**DATA IN THIS EXERCISE:**
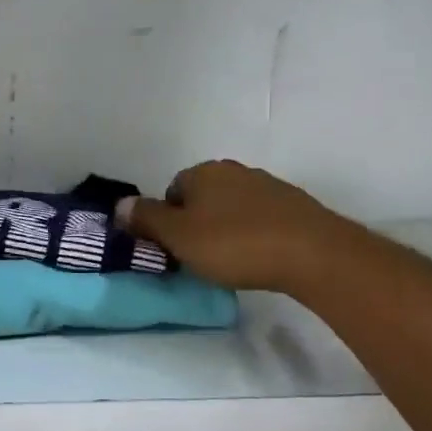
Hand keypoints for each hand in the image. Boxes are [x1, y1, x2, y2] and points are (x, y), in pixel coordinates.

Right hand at [120, 160, 337, 293]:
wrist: (312, 253)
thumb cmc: (235, 244)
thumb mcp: (178, 236)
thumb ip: (146, 219)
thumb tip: (119, 204)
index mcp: (203, 172)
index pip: (171, 190)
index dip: (167, 221)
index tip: (174, 248)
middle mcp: (234, 170)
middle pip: (202, 197)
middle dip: (196, 223)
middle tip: (199, 256)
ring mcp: (268, 185)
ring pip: (232, 207)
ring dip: (226, 228)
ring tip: (231, 260)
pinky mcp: (294, 205)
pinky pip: (260, 217)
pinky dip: (254, 233)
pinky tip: (259, 256)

**TASK INSTRUCTIONS:** Please reproduce each line of the listing above exactly, skipping pictures.

**ANSWER SECTION:**
Hand keypoints for each hand in the image. Boxes are [x1, y1, x2, y2] and points are (x, y), in pixel coordinates.

Right hand at [120, 160, 337, 293]:
wrist: (312, 253)
thumb cmc: (235, 244)
thumb mcp: (178, 236)
thumb ip: (146, 219)
thumb tip: (119, 204)
index mcp: (203, 172)
index pip: (171, 190)
index dip: (167, 221)
index tip: (174, 248)
middle mcp: (234, 170)
middle pip: (202, 197)
middle dip: (196, 223)
middle tip: (199, 256)
ring mcp: (268, 185)
ring pip: (232, 207)
ring dip: (226, 228)
ring tip: (231, 260)
pinky mcp: (294, 205)
pinky pip: (260, 217)
pinky dip: (254, 233)
pinky tip: (259, 256)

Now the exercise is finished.